The government is bankrupt, resorting to desperate borrowing from nations like the United Arab Emirates after exhausting credit from China. Internal conflicts, such as the recent dispute over local revenue collections between Central Equatoria state and the South Sudan Revenue Authority, compound this financial crisis. If such precedents continue unchecked, they will inevitably trigger the state’s total disintegration.

On the other hand, the South Sudanese Pound has gone into freefall, and hyperinflation has surged, with consumer prices projected to rise by 65.7% in 2025/2026. This economic collapse has created a humanitarian disaster. The World Bank projects that the country will experience universal poverty in 2025/2026, with 92% of the population living below the poverty line. Nearly 80% of the population faces severe food insecurity, the worst hunger crisis the country has ever known, a situation exacerbated by extreme flooding and the influx of over 1.1 million desperate refugees and returnees fleeing the war in Sudan.

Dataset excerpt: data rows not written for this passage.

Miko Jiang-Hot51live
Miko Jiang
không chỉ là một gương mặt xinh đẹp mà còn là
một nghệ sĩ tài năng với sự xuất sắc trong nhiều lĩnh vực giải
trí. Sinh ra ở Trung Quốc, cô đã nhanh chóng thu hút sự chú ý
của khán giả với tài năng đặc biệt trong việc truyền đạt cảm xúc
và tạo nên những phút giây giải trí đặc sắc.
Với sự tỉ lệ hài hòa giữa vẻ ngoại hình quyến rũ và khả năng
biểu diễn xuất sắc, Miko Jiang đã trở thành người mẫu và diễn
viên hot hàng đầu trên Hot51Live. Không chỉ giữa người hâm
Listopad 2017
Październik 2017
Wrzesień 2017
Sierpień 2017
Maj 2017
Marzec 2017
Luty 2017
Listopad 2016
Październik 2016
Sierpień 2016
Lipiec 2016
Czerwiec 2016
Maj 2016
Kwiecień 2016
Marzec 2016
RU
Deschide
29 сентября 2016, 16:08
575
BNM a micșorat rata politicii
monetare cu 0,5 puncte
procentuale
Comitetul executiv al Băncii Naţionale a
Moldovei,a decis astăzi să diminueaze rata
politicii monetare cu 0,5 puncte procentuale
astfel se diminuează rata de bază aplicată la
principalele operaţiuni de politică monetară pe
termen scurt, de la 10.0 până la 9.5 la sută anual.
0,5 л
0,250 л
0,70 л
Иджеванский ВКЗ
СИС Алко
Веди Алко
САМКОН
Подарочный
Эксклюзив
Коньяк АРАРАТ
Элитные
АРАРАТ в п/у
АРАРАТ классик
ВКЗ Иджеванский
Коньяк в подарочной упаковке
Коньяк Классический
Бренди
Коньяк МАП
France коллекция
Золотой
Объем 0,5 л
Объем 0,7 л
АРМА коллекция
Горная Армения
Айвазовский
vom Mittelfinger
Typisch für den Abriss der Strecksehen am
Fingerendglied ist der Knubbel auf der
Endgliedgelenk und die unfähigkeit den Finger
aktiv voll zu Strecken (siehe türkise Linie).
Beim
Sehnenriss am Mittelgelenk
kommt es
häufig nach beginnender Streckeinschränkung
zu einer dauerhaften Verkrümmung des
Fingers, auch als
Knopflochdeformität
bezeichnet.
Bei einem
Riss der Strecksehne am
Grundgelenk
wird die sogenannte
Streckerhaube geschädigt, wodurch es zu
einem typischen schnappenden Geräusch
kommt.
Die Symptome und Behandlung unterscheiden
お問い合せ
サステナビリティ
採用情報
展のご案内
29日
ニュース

In South Sudan, the pipeline disruption acted as an economic kill switch, demonstrating that South Sudan’s sovereignty is conditional on the stability of its northern neighbor.

Finally, the economies of Sudan and South Sudan are not distinct but are deeply intertwined and dysfunctional components of a unified resource production and transport system. The current governance structures in both nations have not only failed but have actively caused immense human suffering and regional instability. The crises stemming from the CPA-brokered independence are not temporary emergencies but the culmination of over half a century of systemic dysfunction. Treating these as separate political issues is a grave strategic error.

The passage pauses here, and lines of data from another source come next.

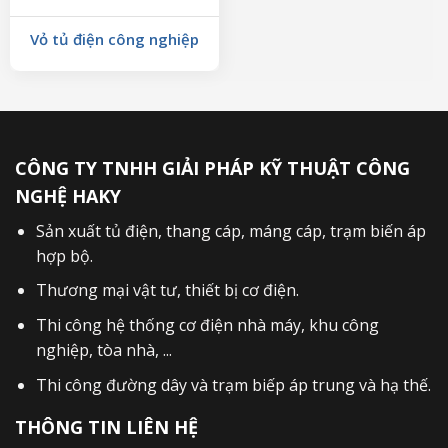
Vỏ tủ điện công nghiệp
CÔNG TY TNHH GIẢI PHÁP KỸ THUẬT CÔNG
NGHỆ HAKY
Sản xuất
tủ điện
,
thang cáp
,
máng cáp
,
trạm biến áp
hợp bộ
.
Thương mại vật tư, thiết bị cơ điện.
Thi công hệ thống cơ điện nhà máy, khu công
nghiệp, tòa nhà, ...
Thi công đường dây và trạm biếp áp trung và hạ thế.
THÔNG TIN LIÊN HỆ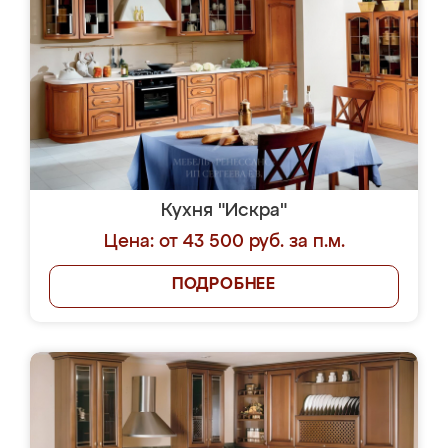
Кухня "Искра"
Цена: от 43 500 руб. за п.м.
ПОДРОБНЕЕ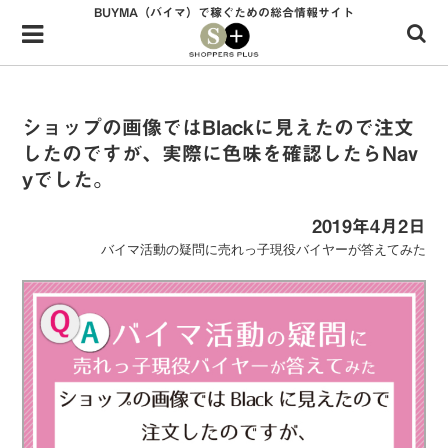
BUYMA（バイマ）で稼ぐための総合情報サイト
Menu
HOME
shoppers+とは？
ショップの画像ではBlackに見えたので注文
したのですが、実際に色味を確認したらNav
34歳独身OLバイマ実践記
yでした。
無在庫で自由気ままに稼ぐ！バイマ実践記
2019年4月2日
ファッショントレンドを発信！SP通信
バイマ活動の疑問に売れっ子現役バイヤーが答えてみた
BUYMAで人気のブランド
BUYMAの売れ筋商品
バイマの疑問に現役パーソナルショッパーが答えてみた
バイマ活動の疑問に売れっ子現役バイヤーが答えてみた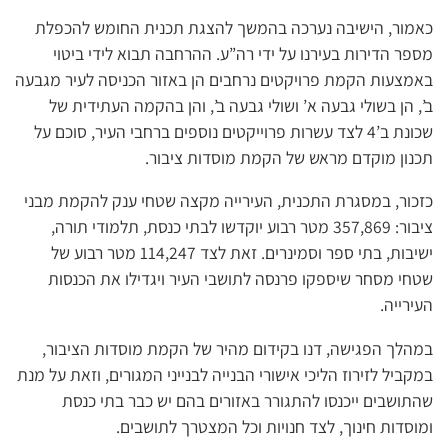
כאמור, הישיבה נערכה בהמשך להצגת תכנית החומש להכפלת
מספר הדירות בעירנו על ידי רה”ע. ההרחבה תבוא לידי ביטוי
באמצעות הקמת פרויקטים נרחבים הן באזור הכניסה לעיר מגבעה
ב’, הן בשולי גבעה א’ ושולי גבעה ב’, והן בהקמה העתידית של
שכונת ב’4 לצד עשרות פרוייקטים נוספים ברחבי העיר, סוכם על
תכנון מוקדם מראש של הקמת מוסדות ציבור.
כזכור, במסגרת התכנית, העירייה מקצה שטחי ענק להקמת מבני
ציבור: 357,869 מטר רבוע יוקדשו לבתי כנסת, תלמודי תורה,
ישיבות, בתי ספר וסמינרים. זאת לצד 114,247 מטר רבוע של
שטחי מסחר שיספקו פרנסה לתושבי העיר ויגדילו את הכנסות
העירייה.
במהלך הפגישה, דנו בקידום מהיר של הקמת מוסדות הציבור,
במקביל לזירוז הליכי אישורי הבנייה לבנייני המגורים, וזאת על מנת
שהתושבים ייכנסו להתגורר באזורים בהם יש כבר בתי כנסת
ומוסדות חינוך, לצד חנויות וכל המצטרך לתושבים.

A lasting resolution to South Sudan’s economic and humanitarian crisis necessitates securing the entire oil infrastructure, which, in turn, requires stability within Sudan itself. The destinies of these two nations are now tragically and inextricably linked. This fundamental connection provides a

pragmatic argument for a new paradigm shift: the two-state experiment has failed. Both Sudanese states have forfeited their sovereignty by using their weaponry against their populace, thereby undermining their very existence. This is evidenced in Khartoum, Darfur, Nasir, Ulang, Malakal, Mayom, and Juba. This situation justifies an external executive intervention under the international community’s “Responsibility to Protect” (R2P).